Lo sai che: il museo del Rubinetto e la storia di rubinetti e miscelatori

Non lo avresti mai immaginato, ma anche il rubinetto ha il suo museo! Si trova a San Maurizio d’Opaglio, vicino Novara, e lì potrai scoprire tante curiosità sui rubinetti d’epoca, i miscelatori per l’acqua calda e la storia della termoidraulica!

Nato nel 1995  a San Maurizio d’Opaglio (Novara), questo originale museo celebra il lungo rapporto che ci lega all’acqua ed racconta la nostra storia attraverso la tecnologia idraulica che ci ha permesso di utilizzare l’acqua nella nostra quotidianità.

Ma vi siete mai chiesti come è nato il rubinetto?

Rubinetti e miscelatori: a quale epoca risale l’invenzione?

I romani, si sa, sono stati pionieri nella costruzione di acquedotti e fognature. Non ci sorprenderà quindi leggere che il primo rubinetto della storia, chiamato valvula, è stato inventato proprio da loro. Si trattava di un rubinetto a maschio, cilindrico e forato. Questo era collegato a dei tubi di piombo (detti fistulae) che portavano l’acqua dagli acquedotti alle case. Ai romani si deve anche l’invenzione di un rubinetto tipo miscelatore che prendeva l’acqua da una vasca in cui confluivano da un lato acqua calda e dall’altro acqua fredda.

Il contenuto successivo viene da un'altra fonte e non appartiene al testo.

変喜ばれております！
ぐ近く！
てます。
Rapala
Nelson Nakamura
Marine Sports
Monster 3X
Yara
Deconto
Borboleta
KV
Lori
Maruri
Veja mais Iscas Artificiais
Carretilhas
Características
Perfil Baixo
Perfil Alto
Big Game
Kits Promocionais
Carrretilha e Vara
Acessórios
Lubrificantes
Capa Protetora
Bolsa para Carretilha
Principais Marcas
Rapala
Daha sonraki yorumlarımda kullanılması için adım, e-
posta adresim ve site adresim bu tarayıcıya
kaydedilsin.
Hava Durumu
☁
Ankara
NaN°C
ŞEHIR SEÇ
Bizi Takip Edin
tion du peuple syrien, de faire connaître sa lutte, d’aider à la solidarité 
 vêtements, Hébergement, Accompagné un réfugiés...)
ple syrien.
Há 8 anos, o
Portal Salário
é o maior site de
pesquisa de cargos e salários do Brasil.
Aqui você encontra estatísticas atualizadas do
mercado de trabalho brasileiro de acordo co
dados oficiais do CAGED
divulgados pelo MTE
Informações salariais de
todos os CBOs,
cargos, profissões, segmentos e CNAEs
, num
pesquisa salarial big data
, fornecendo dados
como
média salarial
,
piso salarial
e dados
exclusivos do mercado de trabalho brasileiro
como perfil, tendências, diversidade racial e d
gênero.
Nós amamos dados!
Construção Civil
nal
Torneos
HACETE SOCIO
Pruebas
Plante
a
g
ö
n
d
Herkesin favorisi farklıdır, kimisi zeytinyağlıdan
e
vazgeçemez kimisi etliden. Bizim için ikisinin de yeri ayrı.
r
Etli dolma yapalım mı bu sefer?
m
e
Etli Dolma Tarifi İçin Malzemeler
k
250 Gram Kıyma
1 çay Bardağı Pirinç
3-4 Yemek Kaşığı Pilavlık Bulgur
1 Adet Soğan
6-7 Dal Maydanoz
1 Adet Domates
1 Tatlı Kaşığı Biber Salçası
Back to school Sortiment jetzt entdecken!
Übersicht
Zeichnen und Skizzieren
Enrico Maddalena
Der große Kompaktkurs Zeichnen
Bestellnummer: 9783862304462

Una volta caduto l’impero romano, nel Medioevo le condizioni igieniche peggiorarono e di conseguenza l’uso dei rubinetti diminuì. Rimanevano in uso nei monasteri o nelle chiese, dove si trovavano lavabi per usi liturgici, oppure per versare liquidi da recipienti di metallo o legno, e botti che contenevano birra o vino.

Nel 1800 un mercante inglese di ferramenta, Thomas Grill inventò il rubinetto a vitone grazie al quale era possibile regolare il flusso d’acqua, diventando il rubinetto più utilizzato fino all’invenzione del miscelatore monocomando a dischi in ceramica negli anni ’70 del 900. Da allora rubinetti e miscelatori non hanno mai smesso di essere utilizzate e sono diventati oggetti di creatività e design.

Perché si chiama rubinetto?

Sull’origine della parola non esiste certezza. Si pensa che la parola deriva dal francese Robinet  con cui si chiamavano i piccoli montoni. Era proprio a forma di questi animali (o di ariete) che i primi rubinetti venivano realizzati. Secondo un’altra ipotesi invece potrebbe essere riferito ai mascheroni che decoravano le fontane pubbliche e dalle quali usciva l’acqua.

Rubinetti d’epoca e non solo

Vistando il museo del Rubinetto potrai ammirare  rubinetteria d’epoca e valvolame e  ripercorrere la nascita di un distretto tutto italiano della tecnologia idraulica che nacque subito dopo l’unità d’Italia. Inoltre potrai conoscere vari aspetti del dibattito sulla razionalizzazione dell’acqua a livello mondiale e la lotta agli sprechi idrici a fronte dei cambiamenti climatici globali.